= Data shown =
━━━━━━━━━━━━━━━━━━━━━━━━━━━━━━
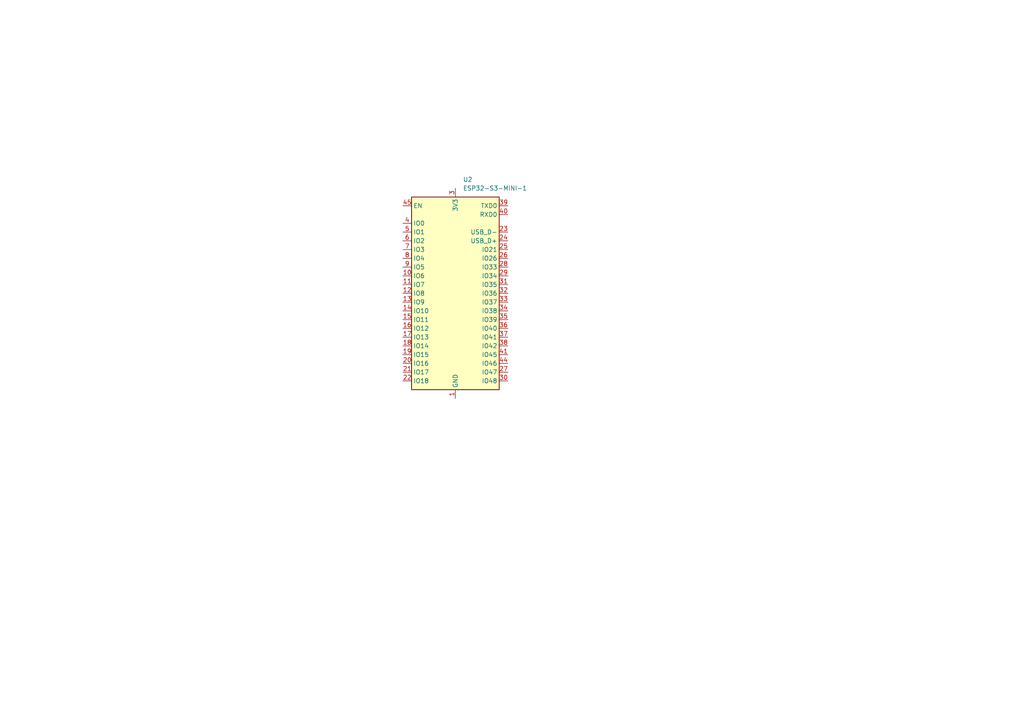
<source format=kicad_sch>
(kicad_sch
	(version 20231120)
	(generator "eeschema")
	(generator_version "8.0")
	(uuid "ff77c7e9-6b5b-4f2b-81ea-0c55f2f4cbfb")
	(paper "A4")
	
	(symbol
		(lib_id "RF_Module:ESP32-S3-MINI-1")
		(at 132.08 85.09 0)
		(unit 1)
		(exclude_from_sim no)
		(in_bom yes)
		(on_board yes)
		(dnp no)
		(fields_autoplaced yes)
		(uuid "997c22e9-79a1-4305-868b-3a1522d834d4")
		(property "Reference" "U2"
			(at 134.2741 52.07 0)
			(effects
				(font
					(size 1.27 1.27)
				)
				(justify left)
			)
		)
		(property "Value" "ESP32-S3-MINI-1"
			(at 134.2741 54.61 0)
			(effects
				(font
					(size 1.27 1.27)
				)
				(justify left)
			)
		)
		(property "Footprint" "RF_Module:ESP32-S2-MINI-1"
			(at 147.32 114.3 0)
			(effects
				(font
					(size 1.27 1.27)
				)
				(hide yes)
			)
		)
		(property "Datasheet" "https://www.espressif.com/sites/default/files/documentation/esp32-s3-mini-1_mini-1u_datasheet_en.pdf"
			(at 132.08 44.45 0)
			(effects
				(font
					(size 1.27 1.27)
				)
				(hide yes)
			)
		)
		(property "Description" "RF Module, ESP32-S3 SoC, Wi-Fi 802.11b/g/n, Bluetooth, BLE, 32-bit, 3.3V, SMD, onboard antenna"
			(at 132.08 41.91 0)
			(effects
				(font
					(size 1.27 1.27)
				)
				(hide yes)
			)
		)
		(pin "10"
			(uuid "937ba143-677b-46cd-b3a2-89fe534e8818")
		)
		(pin "11"
			(uuid "fd82b50d-949f-4fef-8f98-2bd6b1a64fc0")
		)
		(pin "27"
			(uuid "9548a173-a9e9-4e17-8aae-80b3a787645c")
		)
		(pin "28"
			(uuid "0e8b709e-c79b-4d47-b822-ad328ce4ccf4")
		)
		(pin "29"
			(uuid "cbb401b8-05fa-4d85-a190-4ac0fdddcdaa")
		)
		(pin "3"
			(uuid "1dc9896b-bbd9-4280-8660-ca0713073980")
		)
		(pin "30"
			(uuid "c78940f8-f678-4d1b-be09-639f8009e32f")
		)
		(pin "31"
			(uuid "a5ecda67-07d0-4ee6-b972-2e204b136b5e")
		)
		(pin "32"
			(uuid "b8da5978-6a01-4b9b-8084-31d99fb73483")
		)
		(pin "33"
			(uuid "9b2fdef7-3b40-444a-8a12-fe2bfb9cba65")
		)
		(pin "12"
			(uuid "36879d0a-9536-4ae9-b8cd-6eab3afcdda0")
		)
		(pin "13"
			(uuid "03e7dc64-bb69-4051-8282-fff7553e2f60")
		)
		(pin "14"
			(uuid "a2b17230-8cdd-4eb9-a4aa-ee54efac9875")
		)
		(pin "15"
			(uuid "16dc9171-df8b-4ff3-b2a0-c0bf5ae45b84")
		)
		(pin "22"
			(uuid "f6a78867-62d7-4961-81f5-da7e4527ea0a")
		)
		(pin "23"
			(uuid "ebd06e1b-3d97-40d0-b23d-b501a1d77ac3")
		)
		(pin "24"
			(uuid "145845e1-8916-4ac9-a90a-b19a2344339e")
		)
		(pin "25"
			(uuid "8bf81a2f-970f-4a28-a4b8-6f7690fee6dd")
		)
		(pin "26"
			(uuid "290587af-f8a0-4c66-8ba6-1e2be650090d")
		)
		(pin "1"
			(uuid "7fdd302a-df1d-4f8d-95be-dadc833c33e7")
		)
		(pin "34"
			(uuid "fa2cf405-f2b1-4789-bfcc-7373300deb0a")
		)
		(pin "35"
			(uuid "585b936f-0c87-484c-8054-1e26eaa8931a")
		)
		(pin "36"
			(uuid "ab7e7a67-59cc-4dab-a50f-6352351cc1c7")
		)
		(pin "37"
			(uuid "e67bdbb7-8b97-42be-9572-142213578ffc")
		)
		(pin "38"
			(uuid "a8e4089a-b361-4e01-ad29-74c64bea6669")
		)
		(pin "39"
			(uuid "54455a39-3e75-427c-88bb-cc311b436679")
		)
		(pin "4"
			(uuid "0b746eb0-fc10-49e1-a9e8-de23591cae74")
		)
		(pin "40"
			(uuid "33590c41-05b3-4720-8aca-ab3a85584630")
		)
		(pin "41"
			(uuid "6d6ac03a-735d-4f36-92a5-0469da0a9c1e")
		)
		(pin "42"
			(uuid "73af1e88-cc5d-4f3f-a41a-057a7412b761")
		)
		(pin "43"
			(uuid "29dddb79-f567-414e-9764-0f222700029d")
		)
		(pin "44"
			(uuid "cb1419c5-ff7c-4d0a-9c81-950244a9fd46")
		)
		(pin "45"
			(uuid "167c32e5-27c4-49a2-81e8-9ad01bcf942e")
		)
		(pin "46"
			(uuid "d84fba7c-8061-474d-adb3-a6ca51a7e636")
		)
		(pin "47"
			(uuid "87f88cb3-7c85-402c-933e-b1deccd88b4b")
		)
		(pin "48"
			(uuid "5713a799-2fe6-4904-8ce4-a73224093e26")
		)
		(pin "49"
			(uuid "862cd687-d0ab-4f51-a2f9-fd7f19ff39b0")
		)
		(pin "5"
			(uuid "833c769b-5775-4ba6-8e64-ef434c5e1883")
		)
		(pin "50"
			(uuid "45bf4105-d5dd-435a-ae5e-02abdcf98f32")
		)
		(pin "51"
			(uuid "486604ba-4d1b-402a-92d5-b9e1e15abc9f")
		)
		(pin "52"
			(uuid "327f2f02-0aab-4f98-a5b8-7be570ed2007")
		)
		(pin "53"
			(uuid "847feaba-0813-42d4-ba82-7d2ad5b202a5")
		)
		(pin "54"
			(uuid "67fa7eda-0c36-41a3-9027-1382a7dbe548")
		)
		(pin "55"
			(uuid "5d2f3c25-6bb1-490f-838d-dd70a2791519")
		)
		(pin "56"
			(uuid "5f31cb61-efe7-46e4-b70a-c7b1855b8269")
		)
		(pin "57"
			(uuid "f47c55f4-106d-43b2-9953-407825ccd310")
		)
		(pin "58"
			(uuid "64fb7608-8db2-4ea8-9276-ebec56fba174")
		)
		(pin "59"
			(uuid "afccc4dd-f069-4a9f-aa51-481c4776619e")
		)
		(pin "6"
			(uuid "8c153a4b-abd2-4e95-82e5-6db906e20ebe")
		)
		(pin "60"
			(uuid "353d214c-fd8c-4b7b-a7d3-ddd92535cd70")
		)
		(pin "61"
			(uuid "ae3cb635-8e4a-4964-aa0a-06c85e4b5b43")
		)
		(pin "62"
			(uuid "c745c514-ef16-4464-bfb6-d7318248f325")
		)
		(pin "63"
			(uuid "57630539-fcc6-4045-be40-af68e5441b5f")
		)
		(pin "64"
			(uuid "a9b4f171-72ca-40b4-a728-4f2d786305ba")
		)
		(pin "65"
			(uuid "c9c72728-d6ed-4756-82aa-29194493e642")
		)
		(pin "7"
			(uuid "bc16e790-32c7-4ee8-b033-0977d6ec1ee0")
		)
		(pin "8"
			(uuid "d7a6f6e1-80f7-4c26-b32f-03fe1646b4c6")
		)
		(pin "9"
			(uuid "b162dc27-d609-4a1a-a713-a867f04813ba")
		)
		(pin "16"
			(uuid "0d51a517-a1cd-4571-a442-29b91dde8669")
		)
		(pin "17"
			(uuid "ec4ee09b-3c33-4d7f-8bba-8f0e1143e9e5")
		)
		(pin "18"
			(uuid "0f288981-85c1-4267-8058-b422c2be501d")
		)
		(pin "19"
			(uuid "636cce0e-fcd8-4022-814b-706c20ba0166")
		)
		(pin "2"
			(uuid "b04b7451-88bd-46fe-ba9b-6d1ac47a1ebb")
		)
		(pin "20"
			(uuid "de6adc3b-8ca1-44dd-87e2-8b49cadff4b9")
		)
		(pin "21"
			(uuid "b764a886-d8ec-49fb-a337-835dd9020232")
		)
		(instances
			(project ""
				(path "/139408cf-b4ac-4ccf-8751-afbb6def1f13/d3c26ab1-23bb-44ac-862c-226a753428d6"
					(reference "U2")
					(unit 1)
				)
			)
		)
	)
)

</source>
━━━━━━━━━━━━━━━━━━━━━━━━━━━━━━
= What needs to be done =
Copy out every line from the data above that has "property" in it.

= Answer box =
		(property "Reference" "U2"
		(property "Value" "ESP32-S3-MINI-1"
		(property "Footprint" "RF_Module:ESP32-S2-MINI-1"
		(property "Datasheet" "https://www.espressif.com/sites/default/files/documentation/esp32-s3-mini-1_mini-1u_datasheet_en.pdf"
		(property "Description" "RF Module, ESP32-S3 SoC, Wi-Fi 802.11b/g/n, Bluetooth, BLE, 32-bit, 3.3V, SMD, onboard antenna"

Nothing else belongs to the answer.